Hoffman: Gov. Ducey’s order on in-person learning on track but rushed
PHOENIX — Arizona Superintendent of Public Instruction Kathy Hoffman said Gov. Doug Ducey’s order Wednesday for most of the state’s K-12 schools to provide in-person instruction in March was on track, but requiring the change within two weeks feels like “whiplash.”
“Many district and charters have already made their own plans, and this lines up pretty well with many of their plans … but for the districts and charters that had different plans, this is causing a lot of disruption,” Hoffman told Gaydos & Chad on Wednesday.
“The direction is on track with what we all want for our schools but it’s very rushed.”
The order directs public district and charter schools across Arizona to offer students in-person and virtual options by March 15 or upon their return from spring break, excluding middle and high schools in counties with a high transmission rate as defined by the Centers for Disease Control. Coconino, Yavapai and Pinal fall into that high transmission rate category.
While Hoffman said she talked with Ducey on Tuesday about where schools were at and CARES Act funding, she said the governor did not share the executive order announcement and she did not have any input on the plans.
○ ○ ○
WHAT TO WORK ON:
1. According to the article on Arizona's in-person learning order, by when must schools offer students in-person and virtual options?
2. Write out the passage of the article on Arizona's in-person learning order from "Hoffman: Gov. Ducey’s" up to and including "Chad on Wednesday.".
3. For each statement, say whether it agrees with the article on Arizona's in-person learning order, and quote the words that decide it. (a) Hoffman had input on the governor's plans. (b) Coconino, Yavapai and Pinal fall into the high transmission rate category. (c) Hoffman and Ducey talked on Tuesday about CARES Act funding.

Source data
○ ○ ○
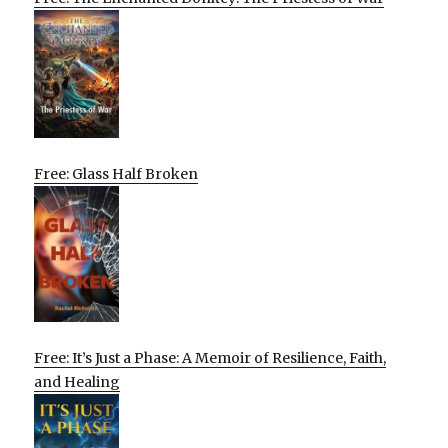
Free: Glass Half Broken
Free: It’s Just a Phase: A Memoir of Resilience, Faith,
and Healing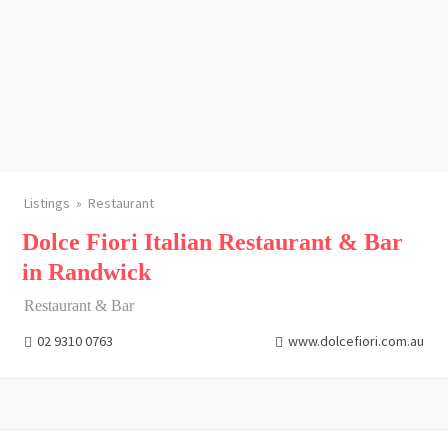
Listings
Restaurant
Dolce Fiori Italian Restaurant & Bar
in Randwick
Restaurant & Bar
02 9310 0763
www.dolcefiori.com.au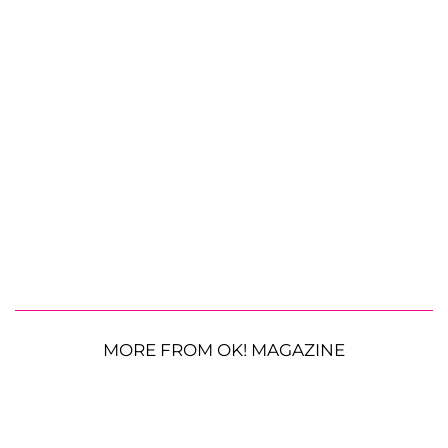
MORE FROM OK! MAGAZINE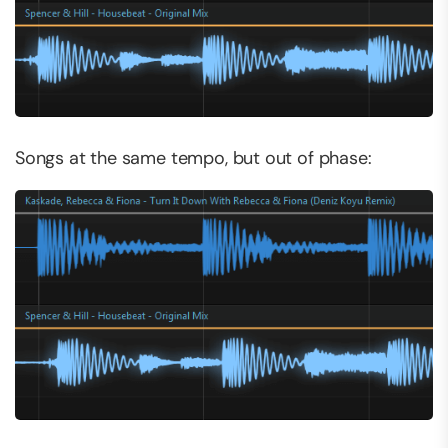
Songs at the same tempo, but out of phase: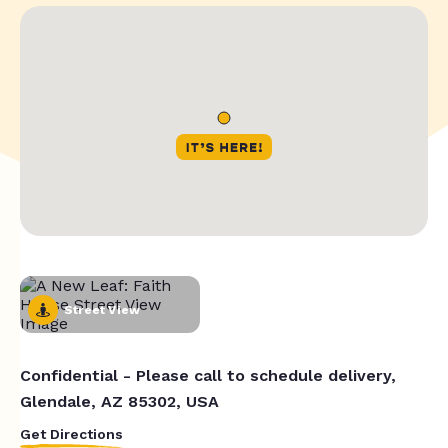
Street View
Confidential - Please call to schedule delivery,
Glendale, AZ 85302, USA
Get Directions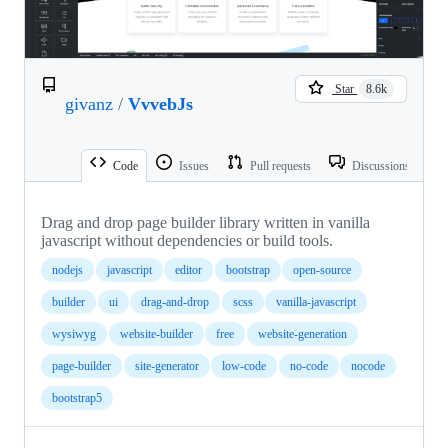
Star
8.6k
givanz
/
VvvebJs
Code
Issues
Pull requests
Discussions
Drag and drop page builder library written in vanilla
javascript without dependencies or build tools.
nodejs
javascript
editor
bootstrap
open-source
builder
ui
drag-and-drop
scss
vanilla-javascript
wysiwyg
website-builder
free
website-generation
page-builder
site-generator
low-code
no-code
nocode
bootstrap5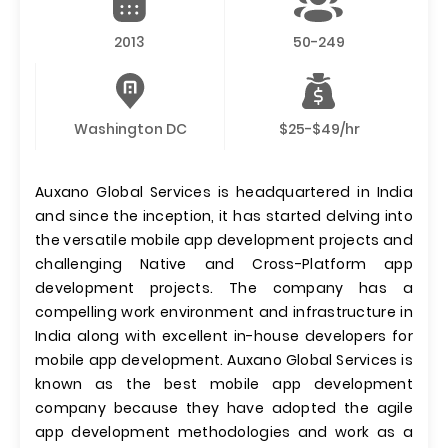
2013
50-249
Washington DC
$25-$49/hr
Auxano Global Services is headquartered in India
and since the inception, it has started delving into
the versatile mobile app development projects and
challenging Native and Cross-Platform app
development projects. The company has a
compelling work environment and infrastructure in
India along with excellent in-house developers for
mobile app development. Auxano Global Services is
known as the best mobile app development
company because they have adopted the agile
app development methodologies and work as a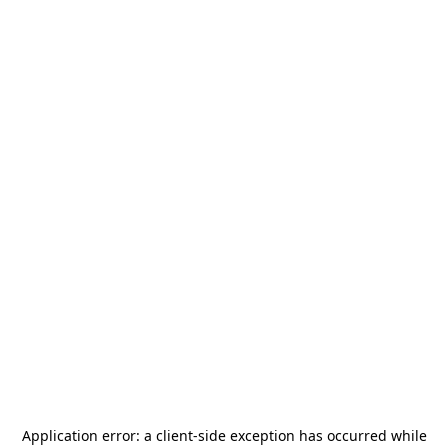
Application error: a
client
-side exception has occurred while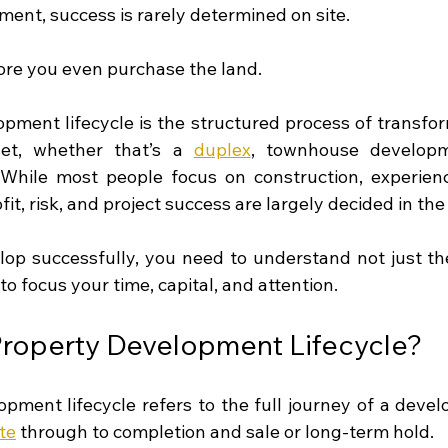
ment, success is rarely determined on site.
fore you even purchase the land.
pment lifecycle is the structured process of transform
et, whether that’s a 
duplex
, townhouse developm
. While most people focus on construction, experien
it, risk, and project success are largely decided in the
lop successfully, you need to understand not just the
to focus your time, capital, and attention.
Property Development Lifecycle?
pment lifecycle refers to the full journey of a develo
ite
 through to completion and sale or long-term hold.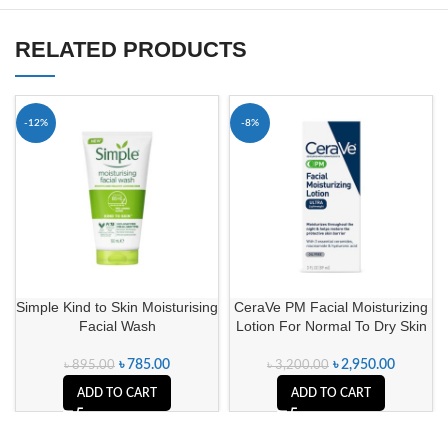
RELATED PRODUCTS
-12%
-8%
Simple Kind to Skin Moisturising
CeraVe PM Facial Moisturizing
Facial Wash
Lotion For Normal To Dry Skin
৳
785.00
৳
2,950.00
৳
895.00
৳
3,200.00
ADD TO CART
ADD TO CART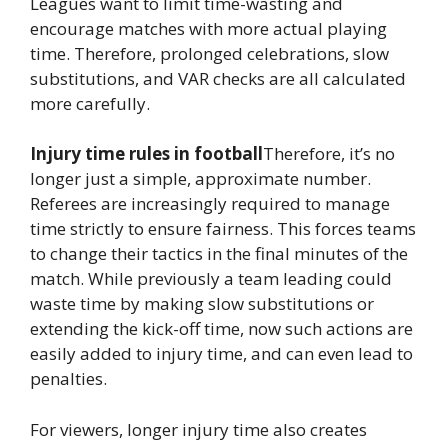
Leagues want to limit time-wasting and
encourage matches with more actual playing
time. Therefore, prolonged celebrations, slow
substitutions, and VAR checks are all calculated
more carefully.
Injury time rules in football
Therefore, it’s no
longer just a simple, approximate number.
Referees are increasingly required to manage
time strictly to ensure fairness. This forces teams
to change their tactics in the final minutes of the
match. While previously a team leading could
waste time by making slow substitutions or
extending the kick-off time, now such actions are
easily added to injury time, and can even lead to
penalties.
For viewers, longer injury time also creates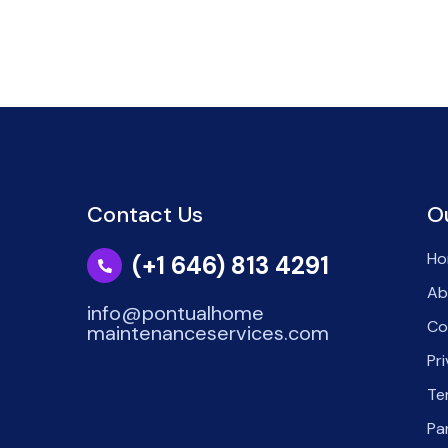
Contact Us
O
Ho
(+1 646) 813 4291
Ab
info@pontualhome
Co
maintenanceservices.com
Pr
Te
Pa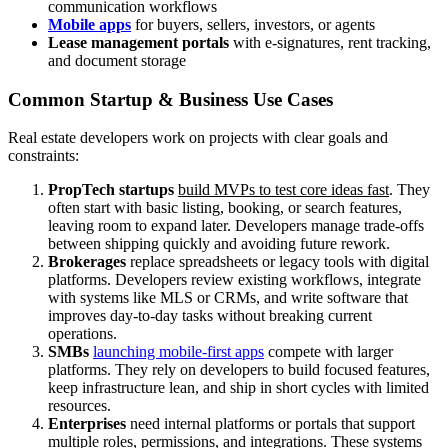
communication workflows
Mobile apps
for buyers, sellers, investors, or agents
Lease management portals
with e-signatures, rent tracking,
and document storage
Common Startup & Business Use Cases
Real estate developers work on projects with clear goals and
constraints:
PropTech startups
build MVPs to test core ideas fast
. They
often start with basic listing, booking, or search features,
leaving room to expand later. Developers manage trade-offs
between shipping quickly and avoiding future rework.
Brokerages
replace spreadsheets or legacy tools with digital
platforms. Developers review existing workflows, integrate
with systems like MLS or CRMs, and write software that
improves day-to-day tasks without breaking current
operations.
SMBs
launching mobile-first apps
compete with larger
platforms. They rely on developers to build focused features,
keep infrastructure lean, and ship in short cycles with limited
resources.
Enterprises
need internal platforms or portals that support
multiple roles, permissions, and integrations. These systems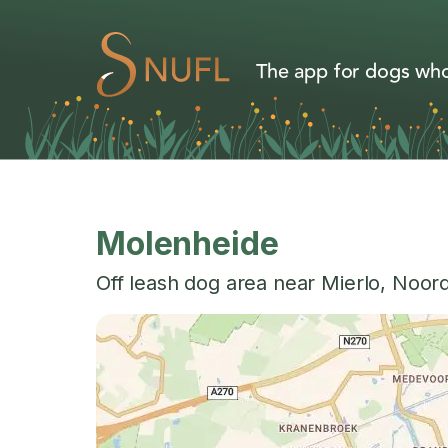
The app for dogs who
Molenheide
Off leash dog area near
Mierlo
,
Noord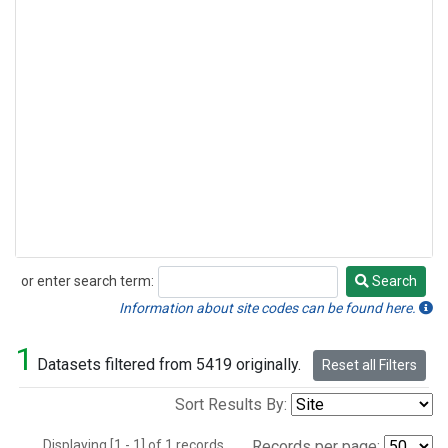
or enter search term:
Search
Search
Information about site codes can be found here.
1
Datasets filtered from 5419 originally.
Reset all Filters
Sort Results By:
Displaying [1 - 1] of 1 records.
Records per page: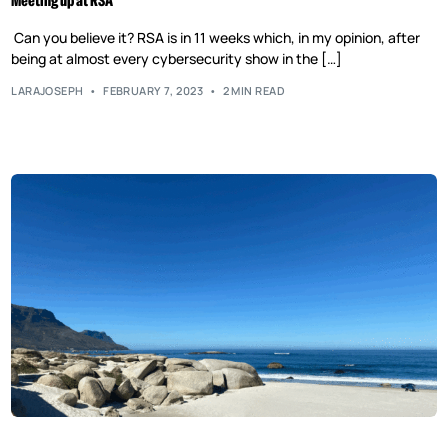
Meeting up at RSA
Can you believe it? RSA is in 11 weeks which, in my opinion, after
being at almost every cybersecurity show in the […]
LARAJOSEPH
FEBRUARY 7, 2023
2 MIN READ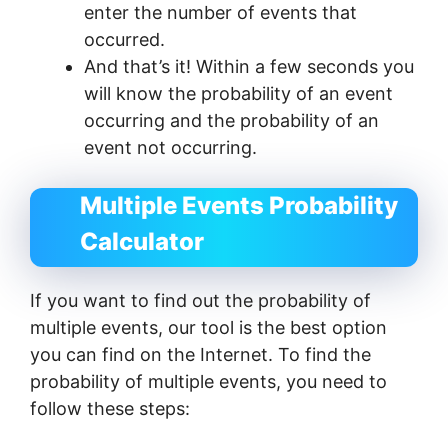
enter the number of events that
occurred.
And that’s it! Within a few seconds you
will know the probability of an event
occurring and the probability of an
event not occurring.
Multiple Events Probability
Calculator
If you want to find out the probability of
multiple events, our tool is the best option
you can find on the Internet. To find the
probability of multiple events, you need to
follow these steps: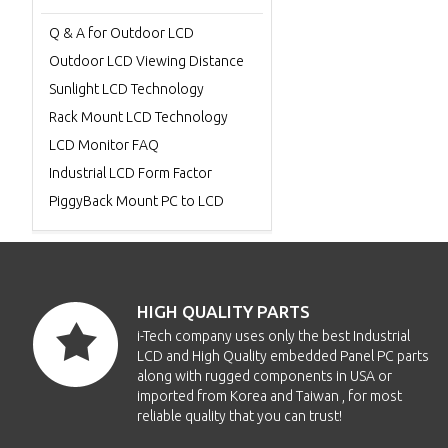
Q & A for Outdoor LCD
Outdoor LCD Viewing Distance
Sunlight LCD Technology
Rack Mount LCD Technology
LCD Monitor FAQ
Industrial LCD Form Factor
PiggyBack Mount PC to LCD
HIGH QUALITY PARTS
i-Tech company uses only the best Industrial
LCD and High Quality embedded Panel PC parts
along with rugged components in USA or
imported from Korea and Taiwan , for most
reliable quality that you can trust!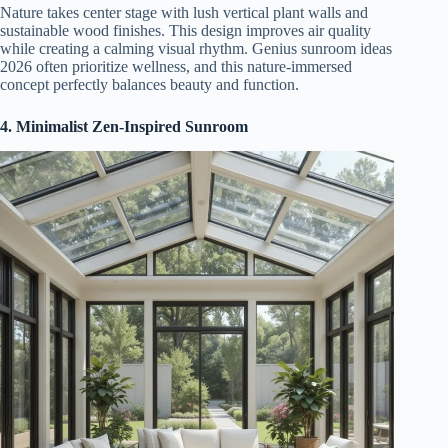
Nature takes center stage with lush vertical plant walls and
sustainable wood finishes. This design improves air quality
while creating a calming visual rhythm. Genius sunroom ideas
2026 often prioritize wellness, and this nature-immersed
concept perfectly balances beauty and function.
4. Minimalist Zen-Inspired Sunroom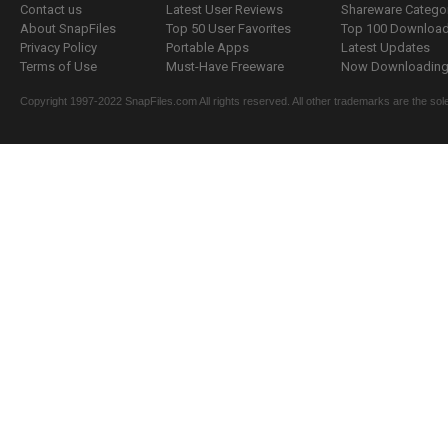
Contact us
Latest User Reviews
Shareware Catego
About SnapFiles
Top 50 User Favorites
Top 100 Downloa
Privacy Policy
Portable Apps
Latest Updates
Terms of Use
Must-Have Freeware
Now Downloading.
Copyright 1997-2022 SnapFiles.com All rights reserved. All other trademarks are the sole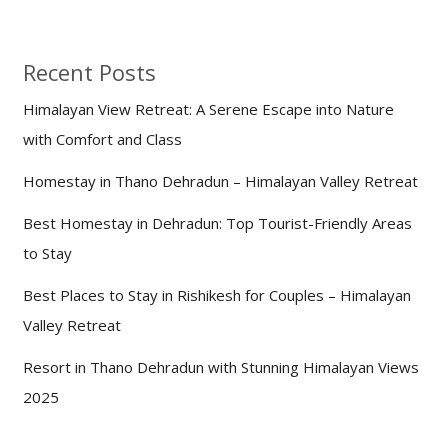
Recent Posts
Himalayan View Retreat: A Serene Escape into Nature
with Comfort and Class
Homestay in Thano Dehradun – Himalayan Valley Retreat
Best Homestay in Dehradun: Top Tourist-Friendly Areas
to Stay
Best Places to Stay in Rishikesh for Couples – Himalayan
Valley Retreat
Resort in Thano Dehradun with Stunning Himalayan Views
2025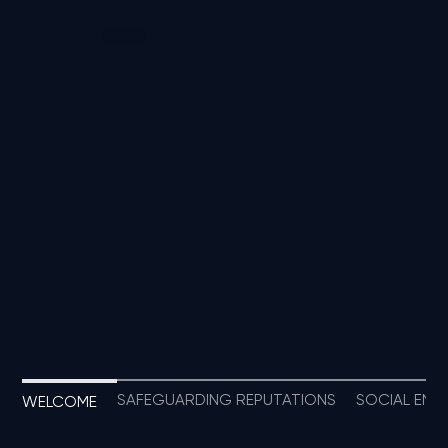
SAFEGUARDING REPUTATIONS
SOCIAL ENTE
WELCOME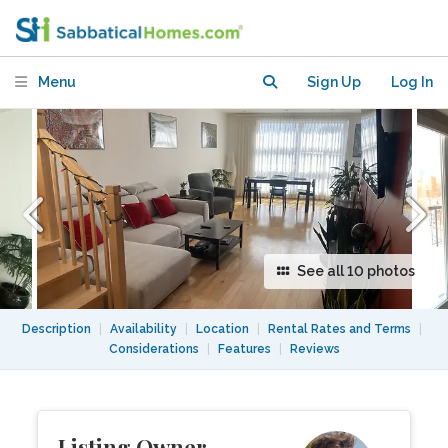
condo near Lachine Canal
Menu
Sign Up
Log In
See all 10 photos
Description
|
Availability
|
Location
|
Rental Rates and Terms
|
Considerations
|
Features
|
Reviews
Listing Owner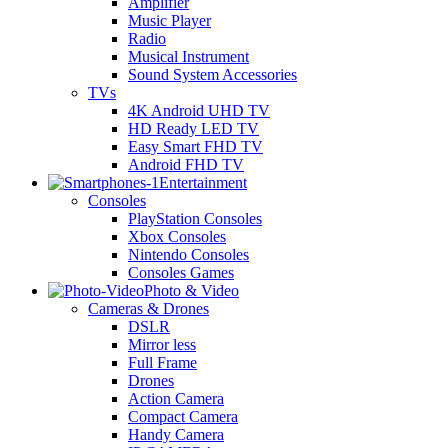
Amplifier
Music Player
Radio
Musical Instrument
Sound System Accessories
TVs
4K Android UHD TV
HD Ready LED TV
Easy Smart FHD TV
Android FHD TV
Entertainment
Consoles
PlayStation Consoles
Xbox Consoles
Nintendo Consoles
Consoles Games
Photo & Video
Cameras & Drones
DSLR
Mirror less
Full Frame
Drones
Action Camera
Compact Camera
Handy Camera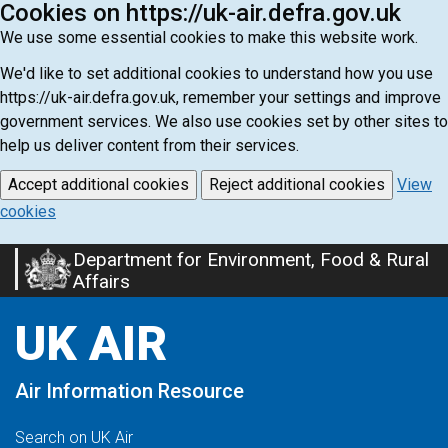
Cookies on https://uk-air.defra.gov.uk
We use some essential cookies to make this website work.
We'd like to set additional cookies to understand how you use
https://uk-air.defra.gov.uk, remember your settings and improve
government services. We also use cookies set by other sites to
help us deliver content from their services.
Accept additional cookies
Reject additional cookies
View
cookies
Department for Environment, Food & Rural
Skip
Affairs
to
main
UK AIR
content
Air Information Resource
Search on UK Air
○ ○ ○
RESULTS OF THE EXERCISE:
1. By March 15 or upon their return from spring break.

2.
Hoffman: Gov. Ducey’s order on in-person learning on track but rushed
PHOENIX — Arizona Superintendent of Public Instruction Kathy Hoffman said Gov. Doug Ducey’s order Wednesday for most of the state’s K-12 schools to provide in-person instruction in March was on track, but requiring the change within two weeks feels like “whiplash.”
“Many district and charters have already made their own plans, and this lines up pretty well with many of their plans … but for the districts and charters that had different plans, this is causing a lot of disruption,” Hoffman told Gaydos & Chad on Wednesday.

3.
(a) No: "she did not have any input on the plans"
(b) Yes: "Coconino, Yavapai and Pinal fall into that high transmission rate category"
(c) Yes: "she talked with Ducey on Tuesday about where schools were at and CARES Act funding"